_TASK DETAILS:_
All the data should come back exactly as it was given.

_INFORMATION PROVIDED:_
-=-=-

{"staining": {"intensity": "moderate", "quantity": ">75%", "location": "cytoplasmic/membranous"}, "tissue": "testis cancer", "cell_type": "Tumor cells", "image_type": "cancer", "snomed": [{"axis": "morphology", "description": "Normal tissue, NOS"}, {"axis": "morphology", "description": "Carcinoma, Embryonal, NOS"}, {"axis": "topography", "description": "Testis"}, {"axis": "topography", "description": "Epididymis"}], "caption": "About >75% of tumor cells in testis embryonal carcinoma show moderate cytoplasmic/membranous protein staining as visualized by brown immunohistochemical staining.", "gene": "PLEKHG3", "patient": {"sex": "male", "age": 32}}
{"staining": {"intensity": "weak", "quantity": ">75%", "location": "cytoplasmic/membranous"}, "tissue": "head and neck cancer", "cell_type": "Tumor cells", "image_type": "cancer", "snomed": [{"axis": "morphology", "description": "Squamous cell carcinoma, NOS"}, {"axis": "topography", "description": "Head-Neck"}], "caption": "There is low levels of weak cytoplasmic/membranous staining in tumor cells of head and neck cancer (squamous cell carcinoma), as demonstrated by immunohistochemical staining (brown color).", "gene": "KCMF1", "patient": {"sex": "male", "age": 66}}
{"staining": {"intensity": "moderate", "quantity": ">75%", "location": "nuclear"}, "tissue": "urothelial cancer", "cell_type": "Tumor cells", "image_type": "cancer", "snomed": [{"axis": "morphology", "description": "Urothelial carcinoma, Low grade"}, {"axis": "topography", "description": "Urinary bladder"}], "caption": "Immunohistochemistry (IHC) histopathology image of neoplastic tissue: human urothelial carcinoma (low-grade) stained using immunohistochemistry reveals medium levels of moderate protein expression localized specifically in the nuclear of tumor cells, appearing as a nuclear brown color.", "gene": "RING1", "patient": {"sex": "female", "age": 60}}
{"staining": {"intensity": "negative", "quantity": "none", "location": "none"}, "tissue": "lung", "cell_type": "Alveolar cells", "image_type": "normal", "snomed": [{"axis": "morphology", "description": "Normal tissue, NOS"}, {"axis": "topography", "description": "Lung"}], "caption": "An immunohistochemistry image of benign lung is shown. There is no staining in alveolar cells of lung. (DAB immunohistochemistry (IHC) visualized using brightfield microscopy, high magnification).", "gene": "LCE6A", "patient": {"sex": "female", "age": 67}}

-=-=-

_RESPONSE TO THIS TASK:_
{"staining": {"intensity": "moderate", "quantity": ">75%", "location": "cytoplasmic/membranous"}, "tissue": "testis cancer", "cell_type": "Tumor cells", "image_type": "cancer", "snomed": [{"axis": "morphology", "description": "Normal tissue, NOS"}, {"axis": "morphology", "description": "Carcinoma, Embryonal, NOS"}, {"axis": "topography", "description": "Testis"}, {"axis": "topography", "description": "Epididymis"}], "caption": "About >75% of tumor cells in testis embryonal carcinoma show moderate cytoplasmic/membranous protein staining as visualized by brown immunohistochemical staining.", "gene": "PLEKHG3", "patient": {"sex": "male", "age": 32}}
{"staining": {"intensity": "weak", "quantity": ">75%", "location": "cytoplasmic/membranous"}, "tissue": "head and neck cancer", "cell_type": "Tumor cells", "image_type": "cancer", "snomed": [{"axis": "morphology", "description": "Squamous cell carcinoma, NOS"}, {"axis": "topography", "description": "Head-Neck"}], "caption": "There is low levels of weak cytoplasmic/membranous staining in tumor cells of head and neck cancer (squamous cell carcinoma), as demonstrated by immunohistochemical staining (brown color).", "gene": "KCMF1", "patient": {"sex": "male", "age": 66}}
{"staining": {"intensity": "moderate", "quantity": ">75%", "location": "nuclear"}, "tissue": "urothelial cancer", "cell_type": "Tumor cells", "image_type": "cancer", "snomed": [{"axis": "morphology", "description": "Urothelial carcinoma, Low grade"}, {"axis": "topography", "description": "Urinary bladder"}], "caption": "Immunohistochemistry (IHC) histopathology image of neoplastic tissue: human urothelial carcinoma (low-grade) stained using immunohistochemistry reveals medium levels of moderate protein expression localized specifically in the nuclear of tumor cells, appearing as a nuclear brown color.", "gene": "RING1", "patient": {"sex": "female", "age": 60}}
{"staining": {"intensity": "negative", "quantity": "none", "location": "none"}, "tissue": "lung", "cell_type": "Alveolar cells", "image_type": "normal", "snomed": [{"axis": "morphology", "description": "Normal tissue, NOS"}, {"axis": "topography", "description": "Lung"}], "caption": "An immunohistochemistry image of benign lung is shown. There is no staining in alveolar cells of lung. (DAB immunohistochemistry (IHC) visualized using brightfield microscopy, high magnification).", "gene": "LCE6A", "patient": {"sex": "female", "age": 67}}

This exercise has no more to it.